(Stored data)
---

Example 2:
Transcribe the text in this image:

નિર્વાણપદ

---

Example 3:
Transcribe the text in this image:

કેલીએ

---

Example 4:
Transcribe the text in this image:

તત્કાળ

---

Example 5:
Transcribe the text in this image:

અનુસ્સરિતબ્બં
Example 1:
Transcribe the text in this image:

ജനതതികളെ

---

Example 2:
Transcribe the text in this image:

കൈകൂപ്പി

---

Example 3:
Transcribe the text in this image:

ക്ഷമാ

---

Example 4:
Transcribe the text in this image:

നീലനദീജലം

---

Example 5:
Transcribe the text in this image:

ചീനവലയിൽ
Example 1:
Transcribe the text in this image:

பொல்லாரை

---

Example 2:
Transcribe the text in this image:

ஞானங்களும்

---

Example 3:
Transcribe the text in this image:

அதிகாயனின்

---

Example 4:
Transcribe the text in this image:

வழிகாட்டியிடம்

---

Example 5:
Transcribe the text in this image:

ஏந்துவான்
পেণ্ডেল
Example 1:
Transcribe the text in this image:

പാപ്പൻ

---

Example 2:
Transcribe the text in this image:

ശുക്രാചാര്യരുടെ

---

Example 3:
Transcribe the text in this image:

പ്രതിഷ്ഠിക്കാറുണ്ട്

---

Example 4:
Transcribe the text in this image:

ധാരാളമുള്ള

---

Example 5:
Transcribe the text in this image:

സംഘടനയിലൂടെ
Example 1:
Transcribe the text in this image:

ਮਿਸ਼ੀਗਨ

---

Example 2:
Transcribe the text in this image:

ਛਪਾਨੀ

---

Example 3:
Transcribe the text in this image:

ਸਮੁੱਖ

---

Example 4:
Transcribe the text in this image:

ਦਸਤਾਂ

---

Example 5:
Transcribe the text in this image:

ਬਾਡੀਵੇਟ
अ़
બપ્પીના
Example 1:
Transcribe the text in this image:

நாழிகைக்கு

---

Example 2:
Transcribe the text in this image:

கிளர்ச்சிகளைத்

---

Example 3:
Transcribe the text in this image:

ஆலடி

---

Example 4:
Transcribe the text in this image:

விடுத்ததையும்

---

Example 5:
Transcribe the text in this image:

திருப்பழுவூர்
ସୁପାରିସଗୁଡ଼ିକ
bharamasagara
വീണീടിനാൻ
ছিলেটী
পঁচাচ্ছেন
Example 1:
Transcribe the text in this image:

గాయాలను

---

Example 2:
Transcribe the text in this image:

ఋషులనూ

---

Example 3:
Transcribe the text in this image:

**Task brief**.
Return the whole of the data, character for character.

**Reply**.
---

Example 2:
Transcribe the text in this image:

નિર્વાણપદ

---

Example 3:
Transcribe the text in this image:

કેલીએ

---

Example 4:
Transcribe the text in this image:

તત્કાળ

---

Example 5:
Transcribe the text in this image:

અનુસ્સરિતબ્બં
Example 1:
Transcribe the text in this image:

ജനതതികളെ

---

Example 2:
Transcribe the text in this image:

കൈകൂപ്പി

---

Example 3:
Transcribe the text in this image:

ക്ഷമാ

---

Example 4:
Transcribe the text in this image:

നീലനദീജലം

---

Example 5:
Transcribe the text in this image:

ചീനവലയിൽ
Example 1:
Transcribe the text in this image:

பொல்லாரை

---

Example 2:
Transcribe the text in this image:

ஞானங்களும்

---

Example 3:
Transcribe the text in this image:

அதிகாயனின்

---

Example 4:
Transcribe the text in this image:

வழிகாட்டியிடம்

---

Example 5:
Transcribe the text in this image:

ஏந்துவான்
পেণ্ডেল
Example 1:
Transcribe the text in this image:

പാപ്പൻ

---

Example 2:
Transcribe the text in this image:

ശുക്രാചാര്യരുടെ

---

Example 3:
Transcribe the text in this image:

പ്രതിഷ്ഠിക്കാറുണ്ട്

---

Example 4:
Transcribe the text in this image:

ധാരാളമുള്ള

---

Example 5:
Transcribe the text in this image:

സംഘടനയിലൂടെ
Example 1:
Transcribe the text in this image:

ਮਿਸ਼ੀਗਨ

---

Example 2:
Transcribe the text in this image:

ਛਪਾਨੀ

---

Example 3:
Transcribe the text in this image:

ਸਮੁੱਖ

---

Example 4:
Transcribe the text in this image:

ਦਸਤਾਂ

---

Example 5:
Transcribe the text in this image:

ਬਾਡੀਵੇਟ
अ़
બપ્પીના
Example 1:
Transcribe the text in this image:

நாழிகைக்கு

---

Example 2:
Transcribe the text in this image:

கிளர்ச்சிகளைத்

---

Example 3:
Transcribe the text in this image:

ஆலடி

---

Example 4:
Transcribe the text in this image:

விடுத்ததையும்

---

Example 5:
Transcribe the text in this image:

திருப்பழுவூர்
ସୁପାରିସଗୁଡ଼ିକ
bharamasagara
വീണീടിനാൻ
ছিলেটী
পঁচাচ্ছেন
Example 1:
Transcribe the text in this image:

గాయాలను

---

Example 2:
Transcribe the text in this image:

ఋషులనూ

---

Example 3:
Transcribe the text in this image:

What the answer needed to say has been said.